**EXCERPTED TEXT:**
================
Question

Time and motion A time-and-motion study measures the time required for an assembly-line worker to perform a repetitive task. The data show that the time required to bring a part from a bin to its position on an automobile chassis varies from car to car according to a Normal distribution with mean $11$seconds and standard deviation $2$seconds. The time required to attach the part to the chassis follows a Normal distribution with mean $20$seconds and standard deviation $4$seconds. The study finds that the times required for the two steps are independent. A part that takes a long time to position, for example, does not take more or less time to attach than other parts.

(a) Find the mean and standard deviation of the time required for the entire operation of positioning and attaching the part.

(b) Management’s goal is for the entire process to take less than $30$seconds. Find the probability that this goal will be met. Show your work

Short answer

(a) Mean and Standard deviation are ${\mu }_S=31and{\sigma }_s=4.47$

(b) The probability that the entire process will take less than$30$seconds is$0.4129$

Step-by-step solution

Part (a) Step 1: Given Information 

A time and motion study measures the time required for an assembly line worker to perform a repetitive task.

Given time required to bring a part from a bin to its position on an automobile chassis X follows a Normal distribution with mean $11$seconds and standard deviation $2$seconds.

The time required to attach the part to the chassis $Y$follows a Normal distribution with mean $20$seconds and standard deviation $4$seconds.

We have to find that the mean and standard deviation of the time required for the entire operation of positioning and attaching the part.

Part (a) Step 2: Calculate the mean and standard deviation 

Consider$S=X+Y$asa random variable which shows the time required for the entire operation of positioning and attaching the part.

Here,

$$\begin{gathered} {\mu }_X=11 \\ {\mu }_Y=20 \end{gathered}$$

Therefore, the mean of $s$

$$\begin{gathered} {\mu }_S={\mu }_X+{\mu }_Y \\ =11+20 \\ =31 \end{gathered}$$

Let's compute the standard deviation of s

Here,

$$\begin{gathered} {\sigma }_Y=2 \\ {\sigma }_Y=4 \end{gathered}$$

Standard deviation of S.

$$\begin{gathered} {\sigma }_S=\sqrt{{{\sigma }_X}^2+{{\sigma }_Y}^2} \\ =\sqrt{2^2+4^2} \\ =4.47 \end{gathered}$$

Part (b) Step 1: Given  Information

Given in the question that Management’s goal is for the entire process to take less than $30$seconds.

We have to find the probability that this goal will be met.

Part (b) Step 2: Explanation 

Let's find the probability that the entire process will take less than 30 seconds.

So, $P(X+Y\le 30)$

First we standardize $S=30$

$$\begin{gathered} z=\frac{x-{\mu }_s}{{\sigma }_s} \\ =\frac{30-31}{4.47} \\ =-0.22 \end{gathered}$$

Using a table of typical normal probabilities as a guide,

$P(S\le 30)$

$$\begin{gathered} =P(z\le -0.22) \\ =P(z\ge 0.22) \\ =1-P(z<0.22) \\ =1-0.5871 \\ =0.4129 \end{gathered}$$
================
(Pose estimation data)

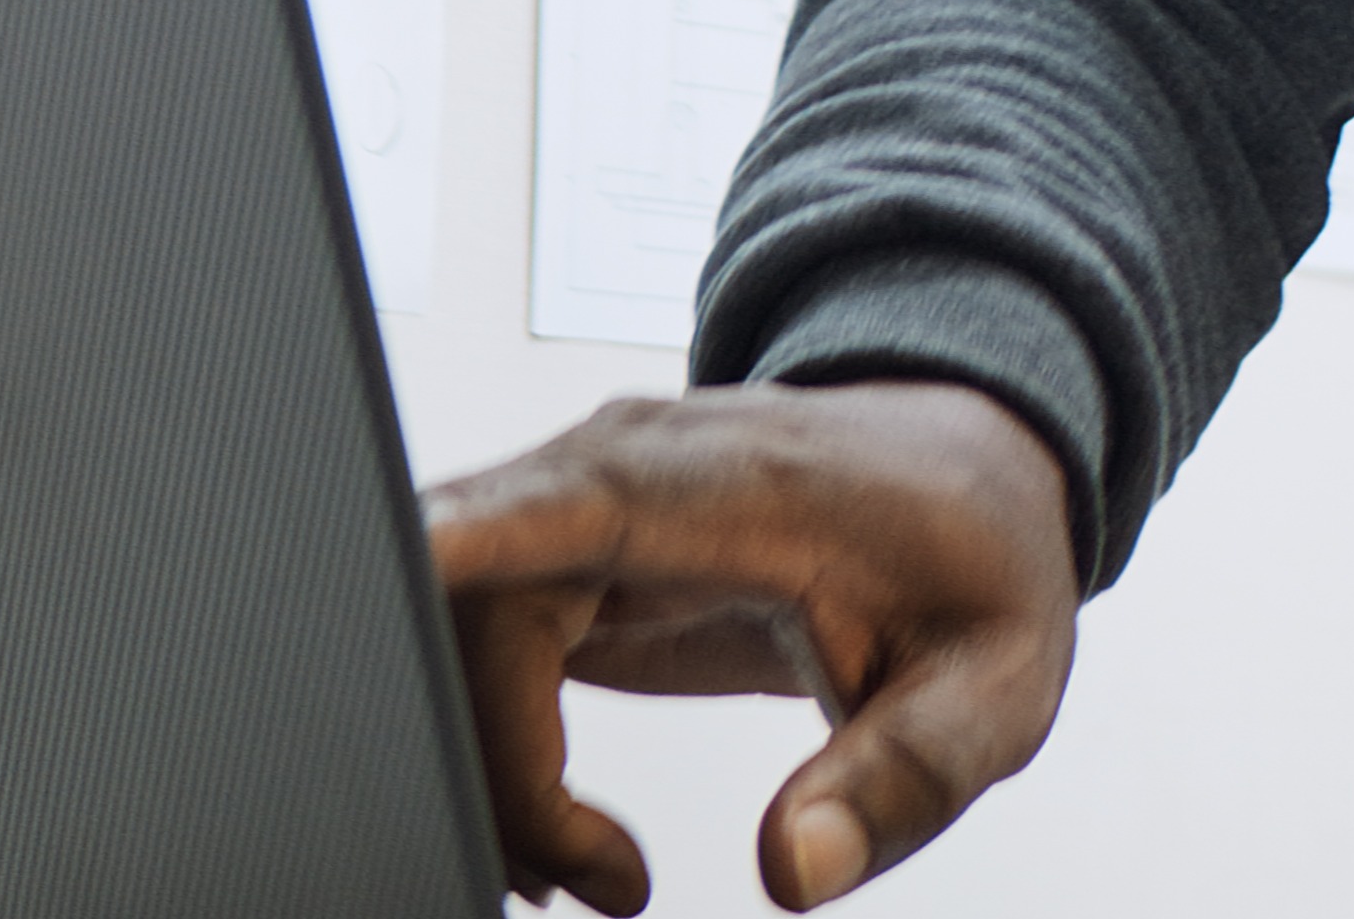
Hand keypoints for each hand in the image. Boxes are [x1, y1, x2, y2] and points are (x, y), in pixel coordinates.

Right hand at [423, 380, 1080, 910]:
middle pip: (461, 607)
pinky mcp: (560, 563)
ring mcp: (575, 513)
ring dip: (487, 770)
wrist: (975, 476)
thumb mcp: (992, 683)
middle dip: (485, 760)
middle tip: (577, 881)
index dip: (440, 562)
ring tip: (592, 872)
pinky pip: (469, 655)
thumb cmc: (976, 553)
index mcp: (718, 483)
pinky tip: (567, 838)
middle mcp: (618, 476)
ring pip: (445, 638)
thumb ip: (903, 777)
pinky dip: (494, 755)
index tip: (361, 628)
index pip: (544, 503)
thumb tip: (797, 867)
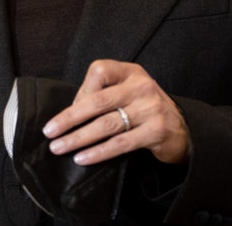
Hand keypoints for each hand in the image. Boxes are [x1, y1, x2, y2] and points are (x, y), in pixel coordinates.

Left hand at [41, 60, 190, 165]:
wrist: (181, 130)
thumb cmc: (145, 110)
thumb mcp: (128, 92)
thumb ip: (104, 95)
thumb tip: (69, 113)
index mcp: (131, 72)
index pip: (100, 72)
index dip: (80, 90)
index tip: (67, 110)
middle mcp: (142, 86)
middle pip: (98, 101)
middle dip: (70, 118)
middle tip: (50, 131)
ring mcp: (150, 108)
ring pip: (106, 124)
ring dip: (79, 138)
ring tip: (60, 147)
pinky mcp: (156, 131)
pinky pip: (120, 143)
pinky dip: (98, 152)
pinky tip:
================
**REQUIREMENT 1:** Decide whether each statement agrees with the time-and-motion text, answering yes or no and quoting the deciding words of the text: (a) The times for the two steps are independent of each other. (b) Management wants the entire process to take less than 31 seconds. (c) The solution computes the probability with statistical software.
**REQUIREMENT 2:** Write out the part of the time-and-motion text starting with "(b) The probability" and going on through "assembly line worker to perform a repetitive task.".

**REPLY 1:**
(a) Yes: "The study finds that the times required for the two steps are independent."
(b) No: "Management’s goal is for the entire process to take less than $30$seconds."
(c) No: "Using a table of typical normal probabilities as a guide,"

**REPLY 2:**
(b) The probability that the entire process will take less than$30$seconds is$0.4129$

Step-by-step solution

Part (a) Step 1: Given Information 

A time and motion study measures the time required for an assembly line worker to perform a repetitive task.